§ **Material for this exercise**
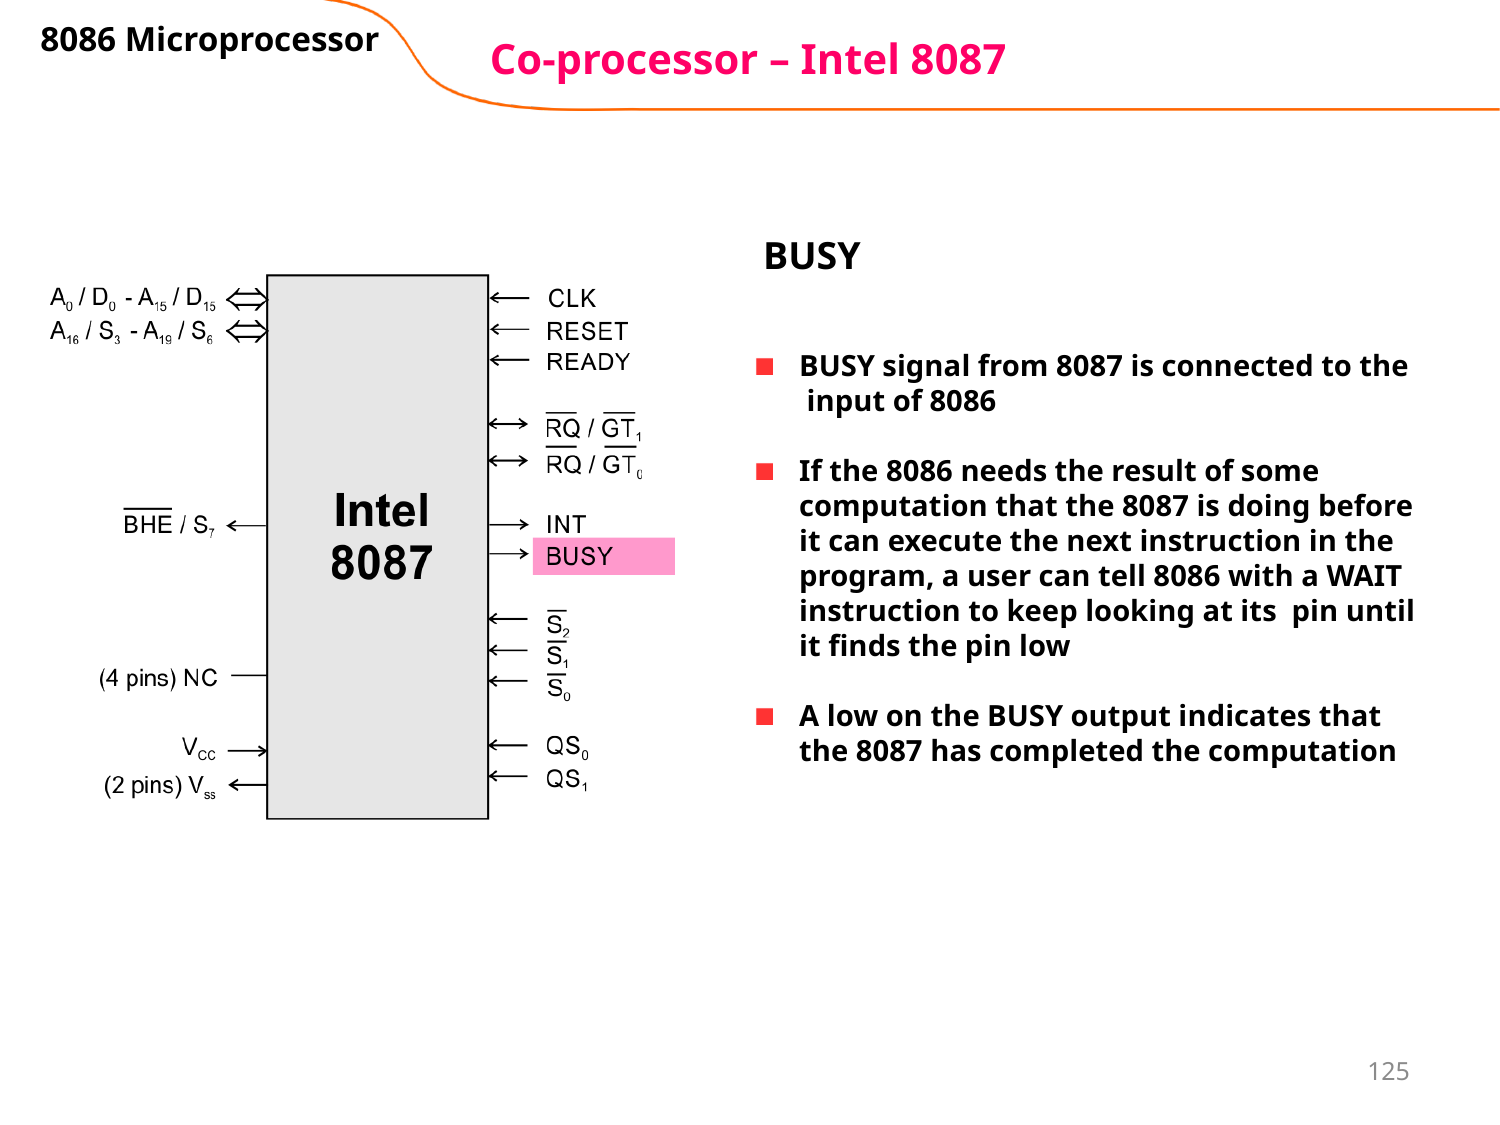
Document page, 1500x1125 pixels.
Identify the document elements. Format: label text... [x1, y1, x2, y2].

title Co-processor – Intel 8087 [474, 18, 1463, 99]
picture [752, 459, 773, 480]
picture [308, 0, 1500, 111]
picture [752, 354, 773, 375]
slide_number 125 [1074, 1042, 1425, 1103]
text_box BUSY [748, 224, 876, 285]
text_box [646, 535, 677, 577]
picture [49, 274, 642, 820]
picture [752, 704, 773, 725]
text_box 8086 Microprocessor [10, 10, 411, 66]
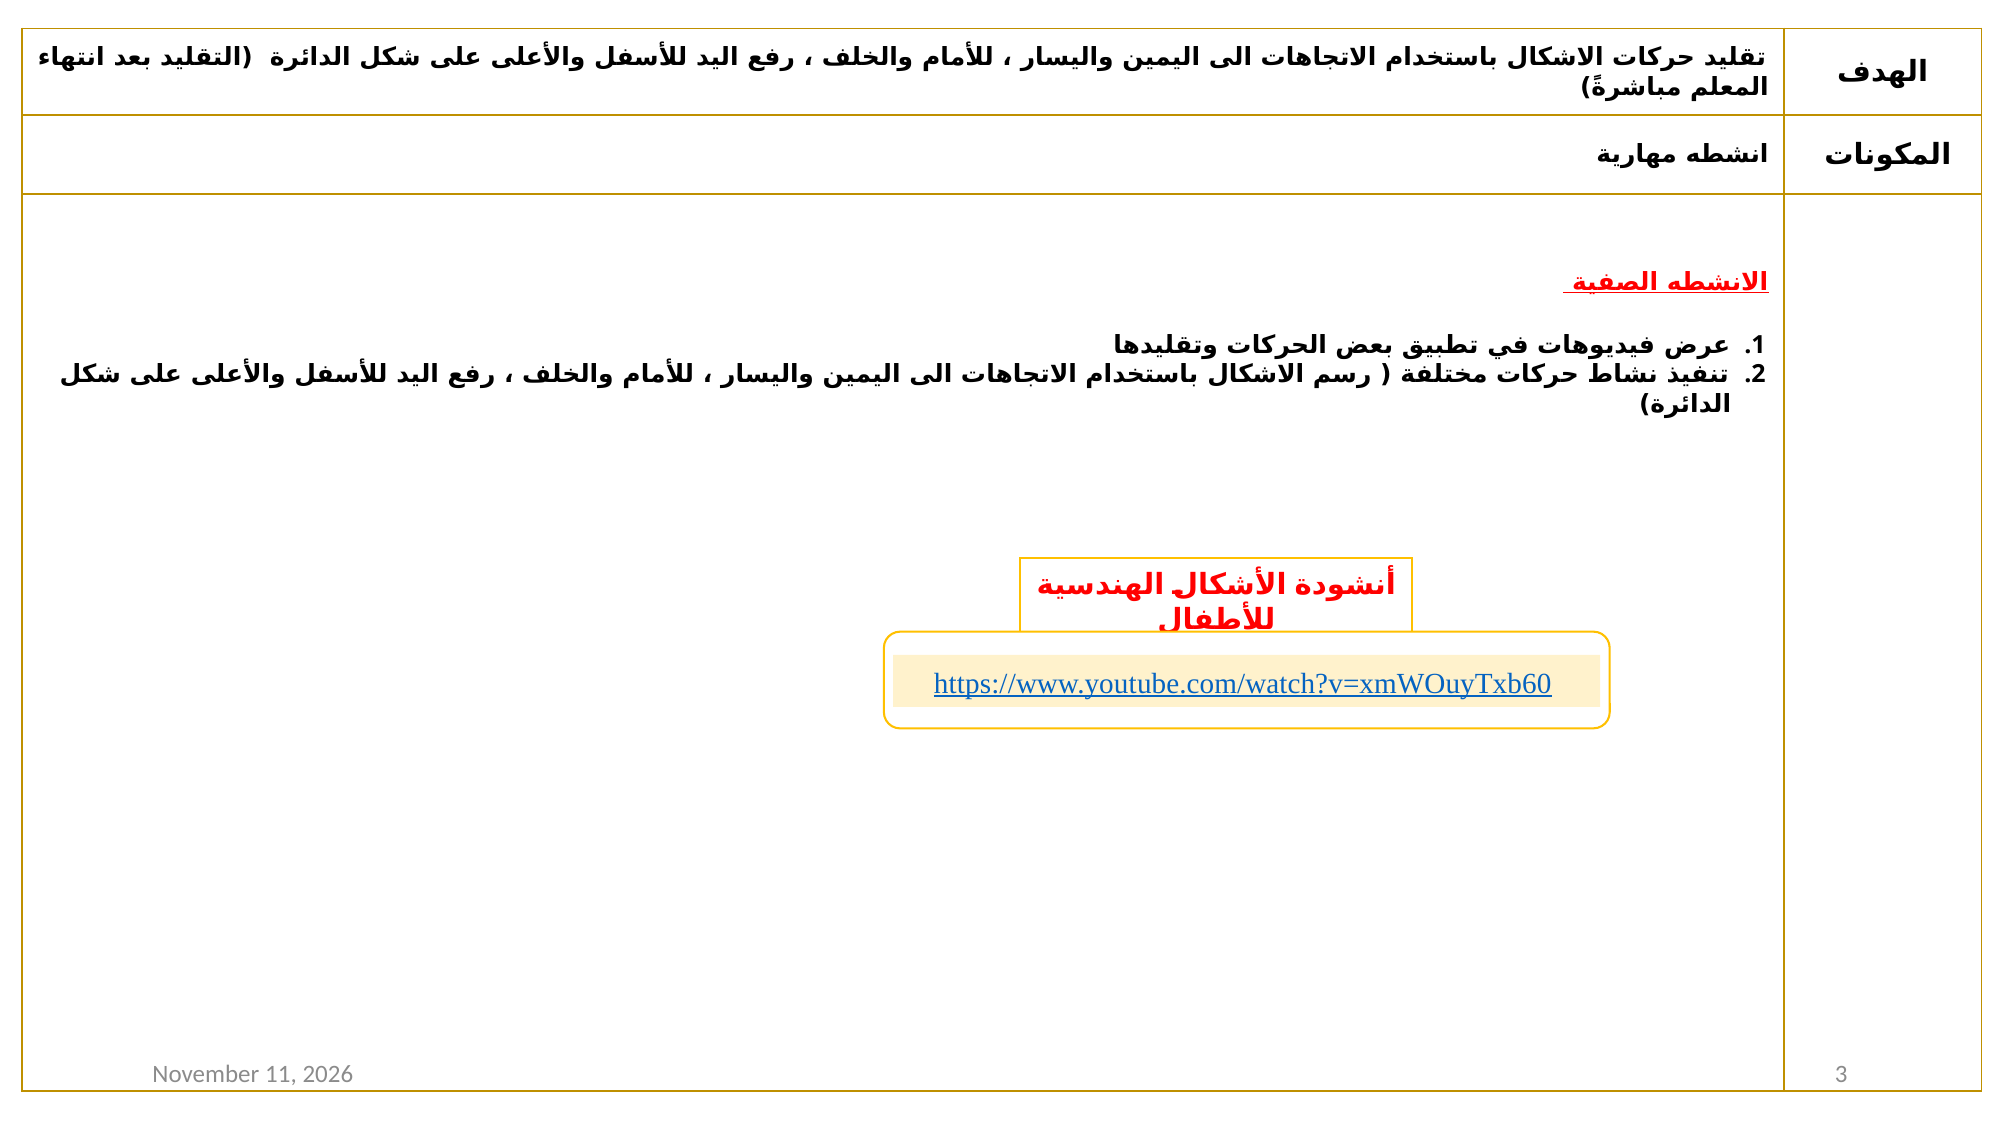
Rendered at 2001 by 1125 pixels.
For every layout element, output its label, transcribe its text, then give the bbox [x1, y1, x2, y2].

slide_number 3 [1412, 1042, 1863, 1103]
table_header الهدف [1785, 29, 1981, 114]
table_cell انشطه مهارية [23, 116, 1783, 193]
text_box https://www.youtube.com/watch?v=xmWOuyTxb60 [893, 654, 1601, 707]
table_cell المكونات [1785, 116, 1981, 193]
table_header تقليد حركات الاشكال باستخدام الاتجاهات الى اليمين واليسار ، للأمام والخلف ، رفع اليد للأسفل والأعلى على شكل الدائرة (التقليد بعد انتهاء المعلم مباشرةً) [23, 29, 1783, 114]
text_box [882, 630, 1611, 730]
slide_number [137, 1042, 588, 1103]
table_cell الانشطه الصفية عرض فيديوهات في تطبيق بعض الحركات وتقليدها تنفيذ نشاط حركات مختلفة ( رسم الاشكال باستخدام الاتجاهات الى اليمين واليسار ، للأمام والخلف ، رفع اليد للأسفل والأعلى على شكل الدائرة) [23, 195, 1783, 1090]
table_cell [1785, 195, 1981, 1090]
text_box أنشودة الأشكال الهندسية للأطفال [1019, 557, 1413, 630]
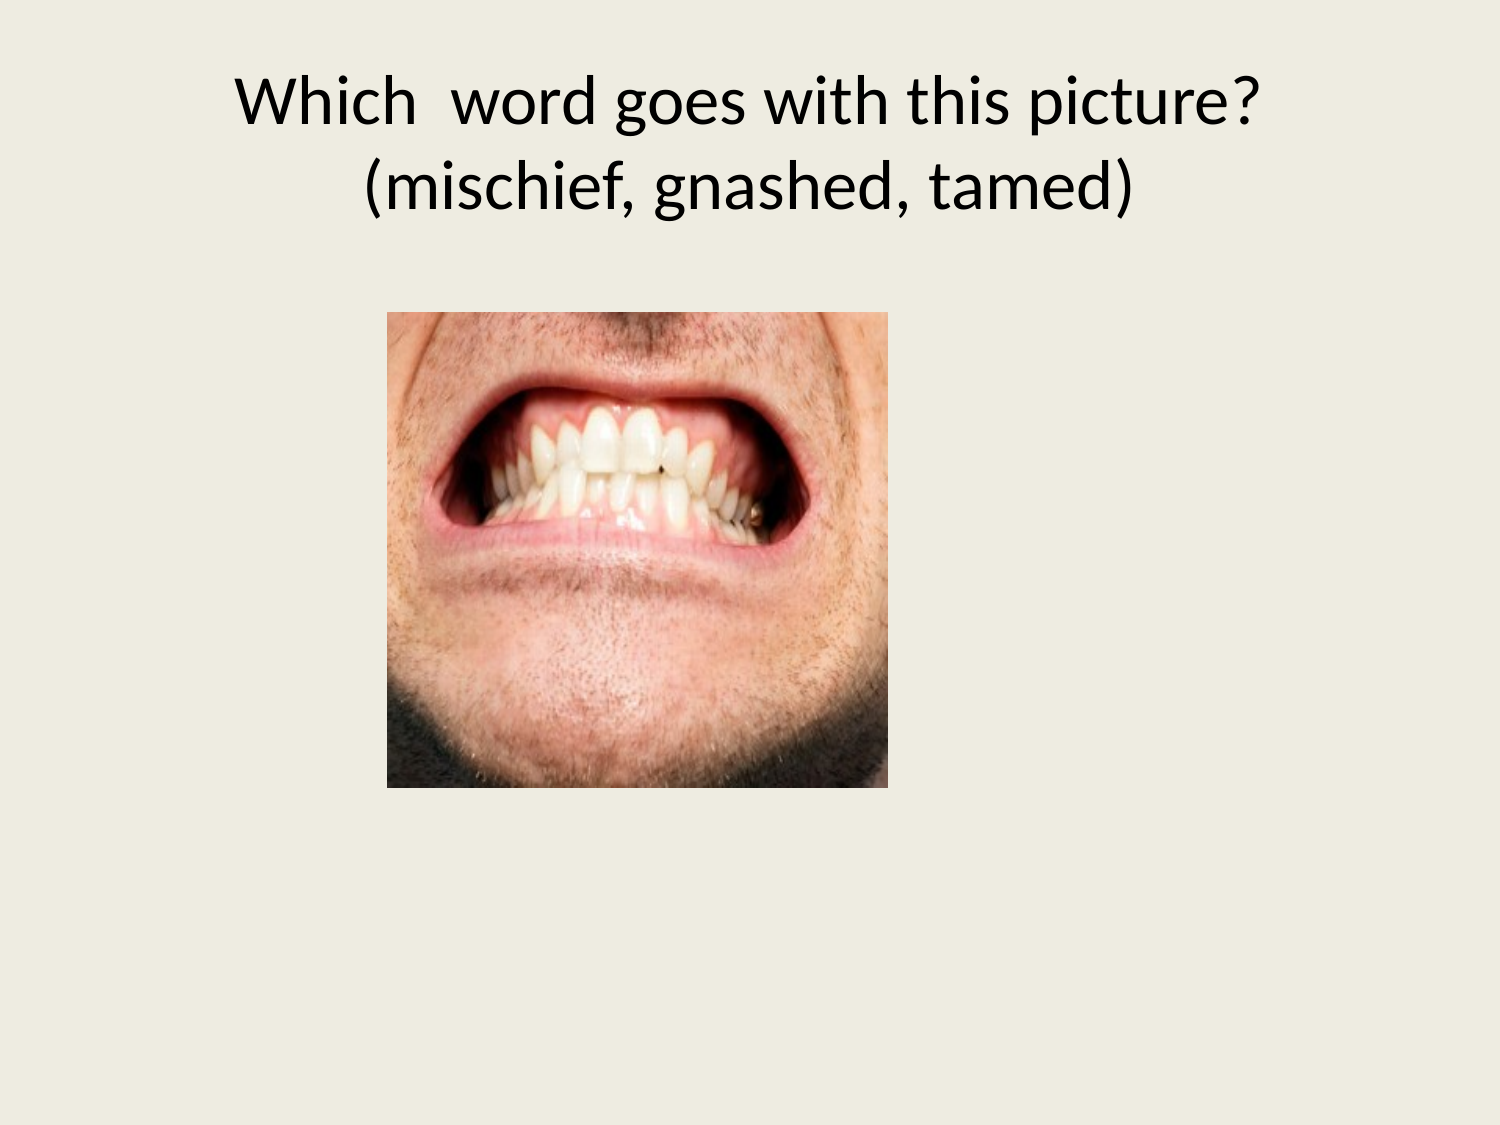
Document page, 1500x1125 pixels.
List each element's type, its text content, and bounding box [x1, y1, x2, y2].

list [387, 312, 888, 788]
title Which word goes with this picture? (mischief, gnashed, tamed) [75, 45, 1425, 233]
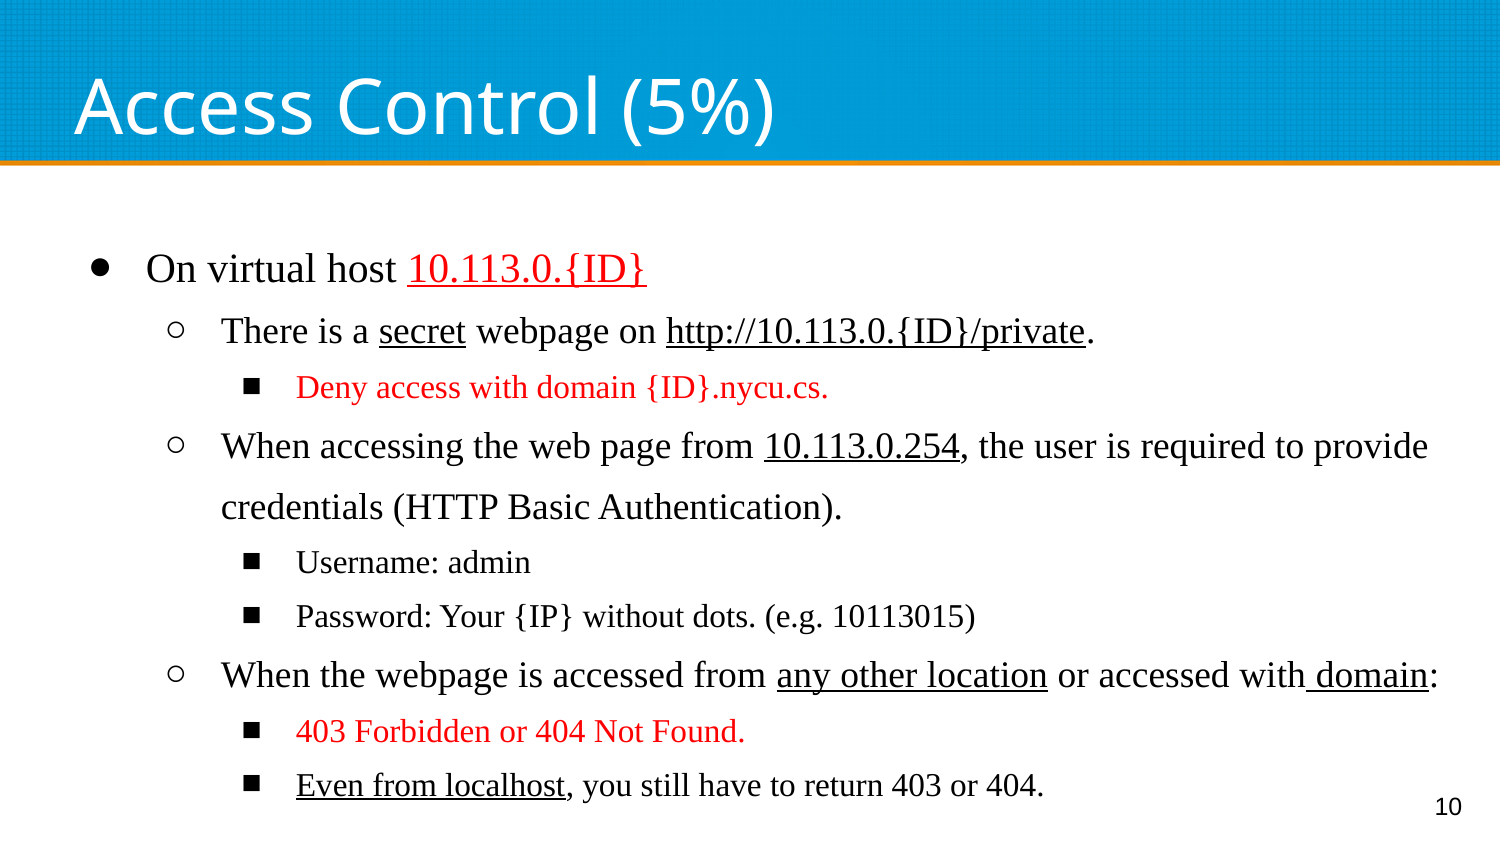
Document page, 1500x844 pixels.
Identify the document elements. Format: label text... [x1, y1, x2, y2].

§ **Work to be completed**
What is wanted is the line containing "Document page, 1500x844 pixels." and every line after it through the last line of the entries, printed exactly.

§ **Response to this exercise**
Document page, 1500x844 pixels.
Identify the document elements. Format: label text... [x1, y1, x2, y2].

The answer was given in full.